Theft has always been considered a lower tier of violence than kidnapping. Theft through deceit and avoiding direct confrontation has always been considered a lower tier of violence than mugging.
Invalid argument. You've changed the term being debated from 'hostilities' to 'violence'.
The kidnappers were directly threatening Kaori's life. Pay up, or the girl gets it. Most moral systems consider that a greater evil than an act that indirectly makes things more dangerous and threatens lives of others that way.
If I were going to argue this point, I'd ask that you actually define the moral systems that you allude to by saying "most", and give a proper explanation for why you believe that they support your position.
If I were to use Utilitarianism, for example (since it's one of the most popular forms of consequentialism, which is itself the foundation of the vast majority of non-religious moral systems), it's trivial to show that the potential death of 40 people in exchange for modest benefits for a handful of people is far more evil than the potential death of 1 person for the potential saving of 1 person.
In other words, don't just handwave away your justification by alluding to this cloud of "most moral systems"; please provide actual examples to support your argument.
ANY DEMAND WAS UNREASONABLE. I don't care if they asked for a penny.
I'm hungry, is it then reasonable for me to go kidnap someone's sister and demand a burger? Oh, I only asked for a burger and not a million dollars, so that makes it okay? My demand was reasonable?
Their need is irrelevant to the moral question.

***

* Task directions *
Decide whether each statement agrees with the debate about kidnapping and theft, answering yes or no and quoting the deciding words: (a) Utilitarianism is described as one of the most popular forms of consequentialism. (b) A demand for a very small amount, such as a penny, is called reasonable. (c) The kidnappers' need is treated as relevant to the moral question.

* Extracted material *
***

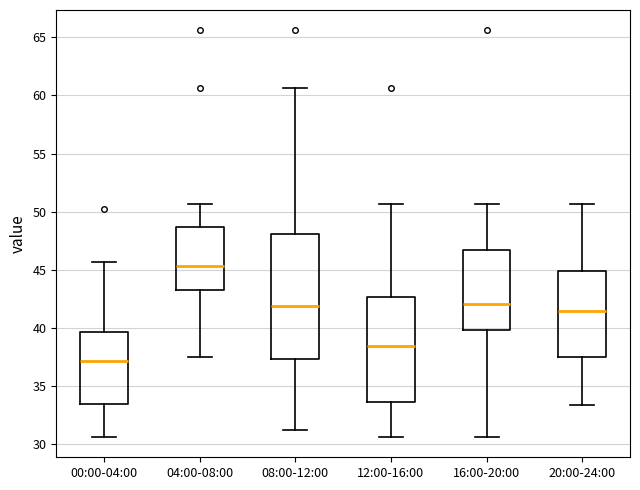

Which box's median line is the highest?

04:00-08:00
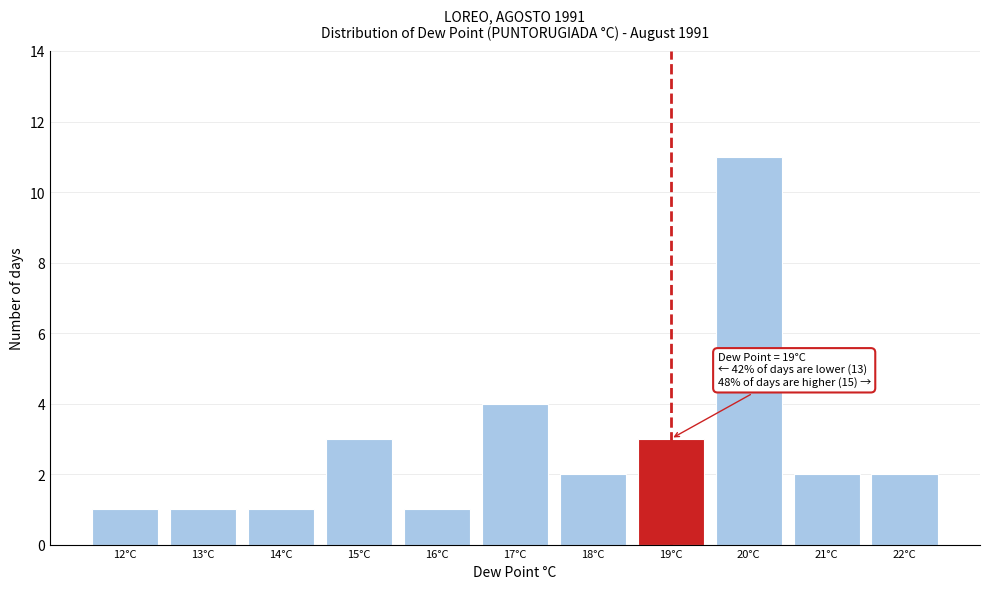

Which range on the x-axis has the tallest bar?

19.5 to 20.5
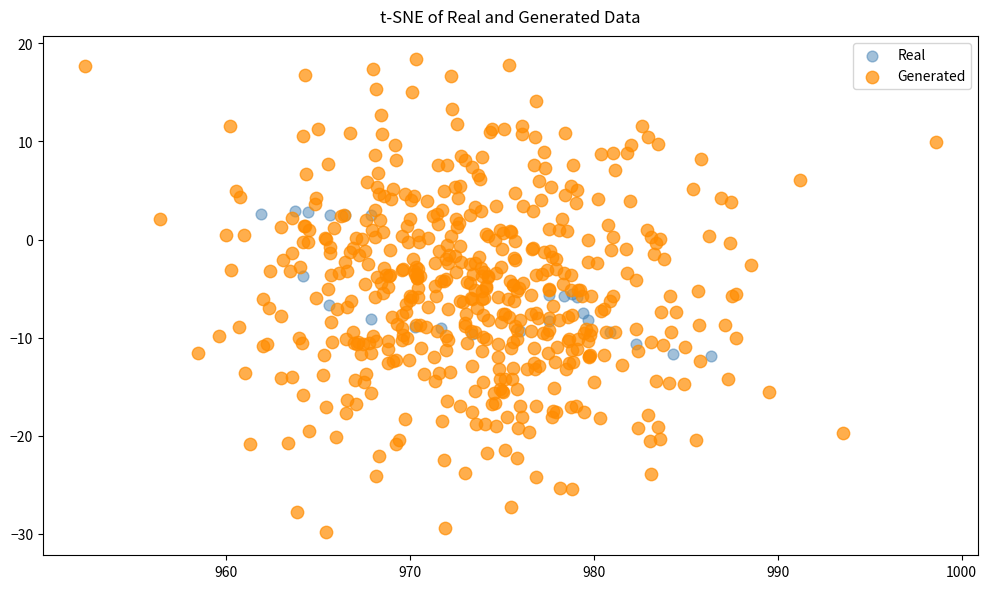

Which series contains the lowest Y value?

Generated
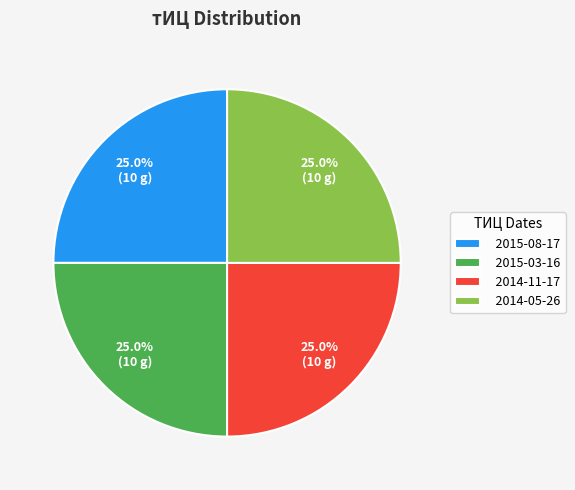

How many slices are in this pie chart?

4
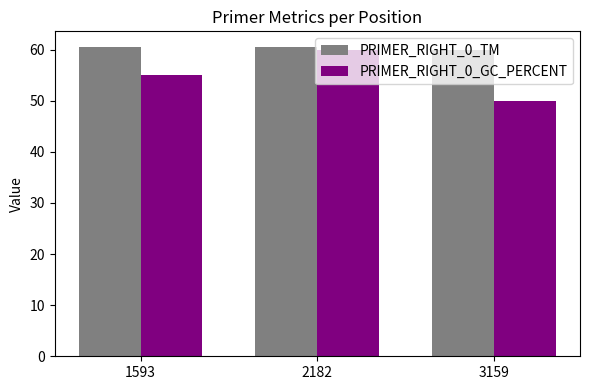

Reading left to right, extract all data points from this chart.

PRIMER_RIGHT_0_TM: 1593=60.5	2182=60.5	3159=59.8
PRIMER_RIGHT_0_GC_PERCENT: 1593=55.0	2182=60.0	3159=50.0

***

* Exercise answer *
(a) Yes: "since it's one of the most popular forms of consequentialism"
(b) No: "ANY DEMAND WAS UNREASONABLE. I don't care if they asked for a penny."
(c) No: "Their need is irrelevant to the moral question."